Ongoing research studies, especially those that explore both clinical outcomes and patient experiences and employ mixed-methods, are essential for understanding diseases like BrS [20, 21]. Public health initiatives aimed at increasing awareness among the public and healthcare professionals are crucial and can help in the early detection of this rare disorder. Public health campaigns can specifically focus on promoting healthier lifestyles, recognizing warning signs, screening family members, encouraging genetic testing and counseling, and guiding the public toward appropriate disease management.

CONCLUSION

Brugada syndrome is an uncommon but serious inherited arrhythmic disorder that is often missed because of its variable presentation and transient electrocardiographic findings. Although the heart is structurally normal, affected individuals remain at risk for malignant ventricular arrhythmias and sudden cardiac death. Early recognition, careful risk assessment, and timely treatment, particularly ICD placement in high-risk patients, are key to reducing morbidity and mortality. Greater awareness among clinicians, along with family screening and continued research, is essential to improve diagnosis and long-term management of BrS.

CONFLICT OF INTEREST

The author declares no conflict of interest.

ACKNOWLEDGEMENTS

Declared none.

AUTHOR'S CONTRIBUTION

Author conceptualized, performed literature review, drafted, and finalized the final manuscript.

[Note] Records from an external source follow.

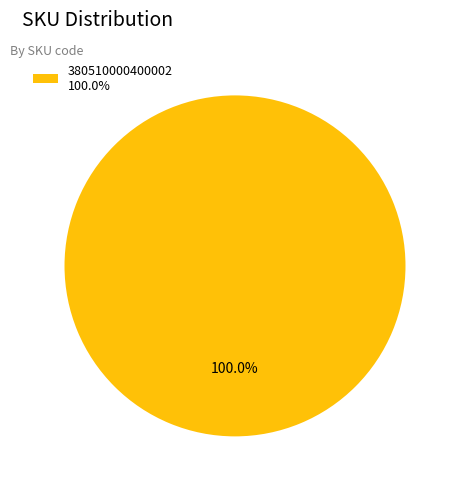

Is there a majority slice in this chart?

Yes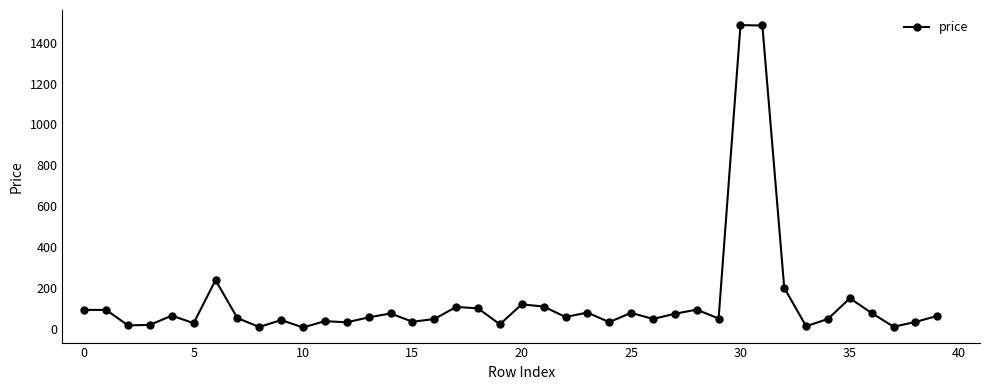

What is the value of the 26th point from the left?

77.7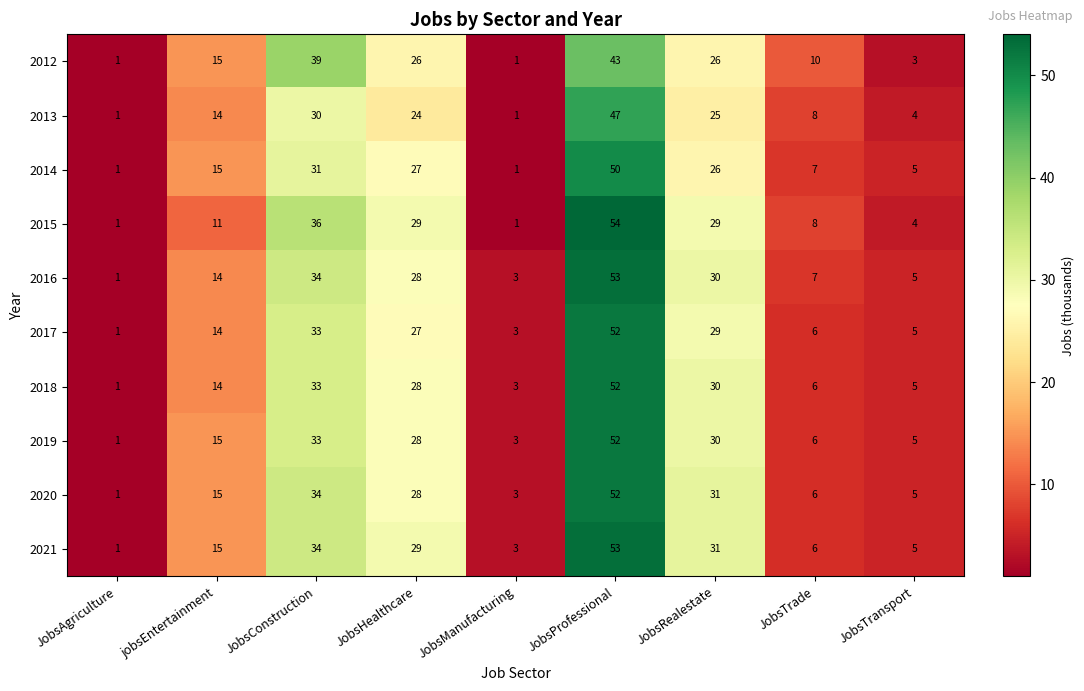

Which series has the widest spread of values?

2015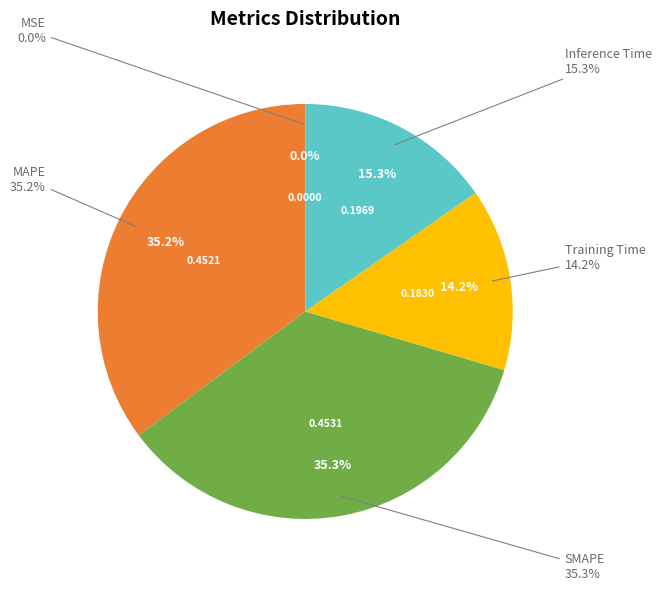

Is it true that MSE is 1% of the pie?

False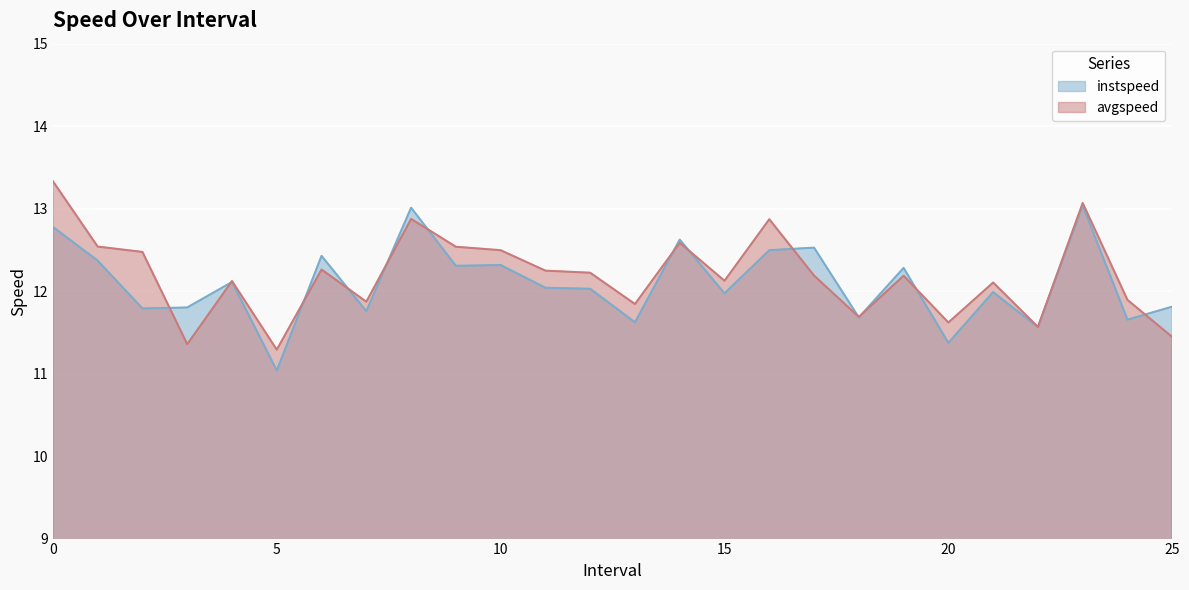

Does the chart display data point markers on the line(s)?

No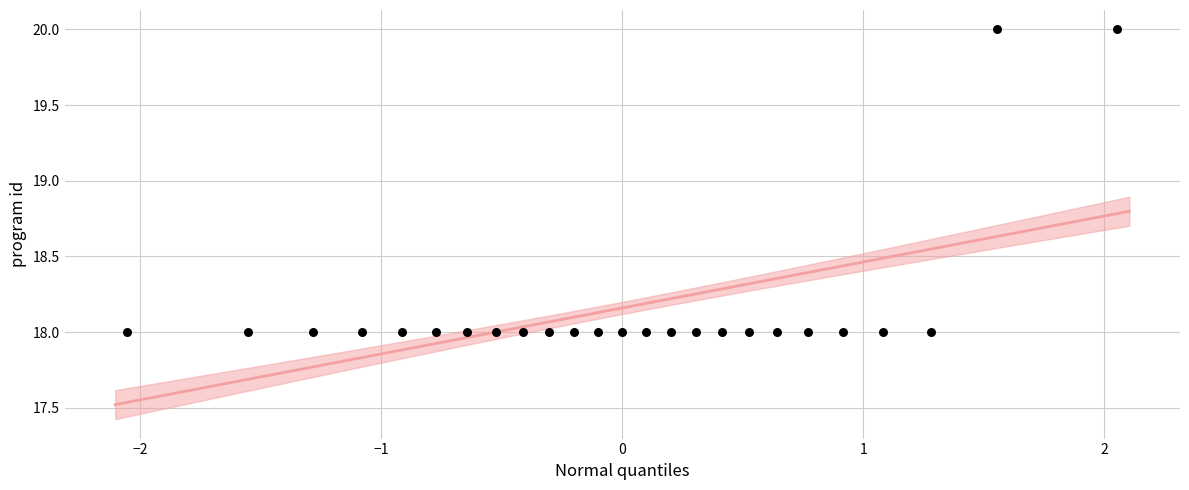

How many points are shown in the scatter plot?

25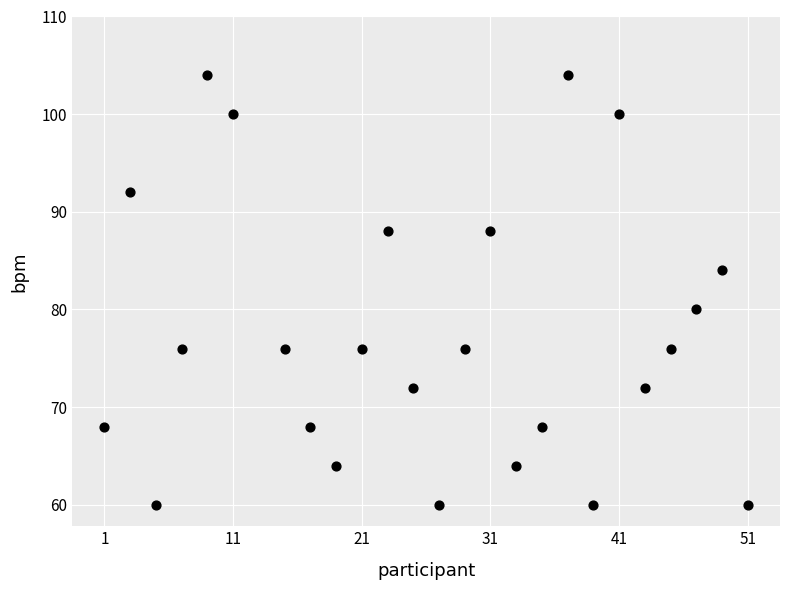

What is the range of Y values (max minus min)?

44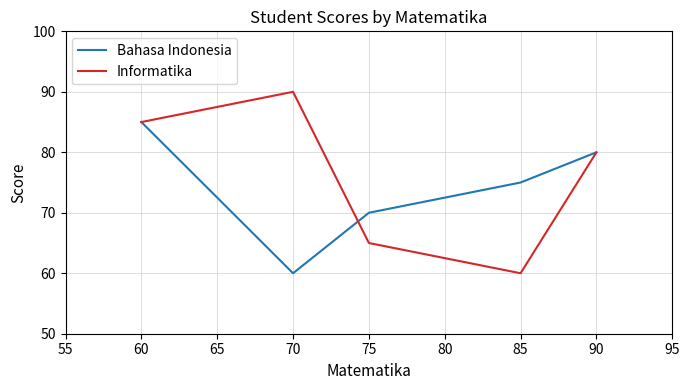

Where is Informatika nearest to the value 75?

90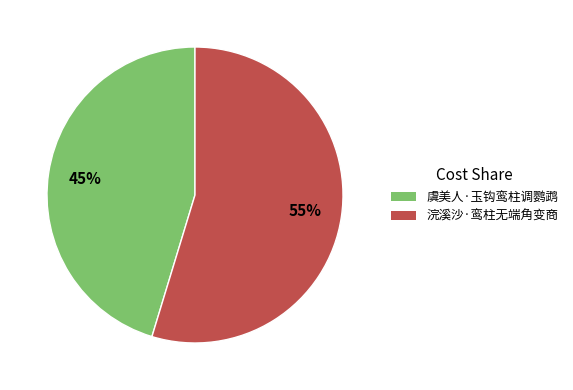

What percentage is the 浣溪沙·鸾柱无端角变商 slice, to the nearest percent?

55%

GENERATIVE AI AND AI-ASSISTED TECHNOLOGIES IN THE WRITING PROCESS

During the preparation of this work the author(s) limitedly used ChatGPT (GPT-4, OpenAI) to get language suggestions and do minor proofreading in some parts of the manuscript. After using this tool/service, the author(s) reviewed and edited the content as needed and take(s) full responsibility for the content of the published article.